C. elegans IκBs physically interact with histones and PRC2 proteins, but not mammalian NF-κB proteins in vitro and bind chromatin in vivo. (A) Pull-down assay using HA-tagged NFKI-1, IKB-1 or mammalian SUMO-IκBα expressed in HEK-293 T cells and the indicated GST-fusion histone constructs as bait (B–D) Pull-down assays from HA-tagged NFKI-1 or IKB-1 containing extracts using GST-fusion proteins containing the indicated fragments of MES-2 (B), MES-3 (C) or MES-6 (D). (E) Summary of the data shown in (B–D). (F) Extracts from HEK-293 T cells transfected with HA-tagged human SUMO-IκBα or C. elegans NFKI-1 and IKB-1 were used in co-immunoprecipitation experiments to measure association with the NF-κB proteins p65/RelA and p50. Western blot analysis of a representative experiment is shown. (G) Distribution of peaks from 3xFLAG::NFKI-1 and IKB-1::mCHERRY ChIP-seq across C. elegans chromosomes, indicating the localization of the peaks relative to the closest annotated gene.
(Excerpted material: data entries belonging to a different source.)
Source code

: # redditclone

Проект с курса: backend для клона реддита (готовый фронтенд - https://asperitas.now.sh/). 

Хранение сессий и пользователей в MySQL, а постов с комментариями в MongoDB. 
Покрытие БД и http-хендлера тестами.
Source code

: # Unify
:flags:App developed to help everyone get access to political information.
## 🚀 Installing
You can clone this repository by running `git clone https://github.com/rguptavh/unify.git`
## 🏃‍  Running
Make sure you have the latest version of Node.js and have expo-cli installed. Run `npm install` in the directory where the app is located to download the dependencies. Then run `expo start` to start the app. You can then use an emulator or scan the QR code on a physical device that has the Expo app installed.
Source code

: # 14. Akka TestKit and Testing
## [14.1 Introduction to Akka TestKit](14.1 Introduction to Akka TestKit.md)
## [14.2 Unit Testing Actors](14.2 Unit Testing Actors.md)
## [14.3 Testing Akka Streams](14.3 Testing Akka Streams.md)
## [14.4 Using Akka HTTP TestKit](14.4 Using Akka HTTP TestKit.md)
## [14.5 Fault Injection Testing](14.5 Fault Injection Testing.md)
Data are presented relative to input. Plot done with ggplot2 package (version 3.2.1, R software version 3.6.1). (H) Table indicating the cell-type category distribution of genes identified in the ChIP analysis. Uncropped versions of gels and blots are included in Supplementary Figure S5.

Figure 4

RNA-seq and ChIP-seq indicate that gene expression and distribution of regulatory chromatin marks are affected in IκB-deficient mutants. (A) 2D plot illustrating the correlation between genes differentially expressed (adjusted p value < 0.01, log₂ fold-change ≥ 2) in nfki-1 and ikb-1 deficient animals at L4 larvae stage. R = 0.947, p value < 2.2e-16, Spearman test. (B) Doughnut charts showing the distribution of genes categorized according to whether their expression is ubiquitous (green), germline-enriched (dark blue), germline-specific (light blue), soma-specific (yellow) or unclassified (gray) for differentially expressed genes at L4 stage. Numbers in the center represent the number of genes in each dataset. Categories dataset was extracted from. Statistically significant differences between expected and observed distribution was calculated using Chi-square test for goodness of fit (p < 0.05). Doughnut charts were generated using Graphpad Prism 8. (C,D) Violin plots indicating the density and distribution of H3K27me3 (C) and H3K36me3 (D) peaks at germline and soma-specific genes differentially (color-filled/black lines) and not differentially (colored lines) expressed in the indicated genotypes (p adj < 0.05). x-axis represents the expression levels (log₂ fold-change) in mutants relative to the wild type. Plots in panels (A,C and D) were done with ggplot2 package (version 3.2.1, R software version 3.6.1).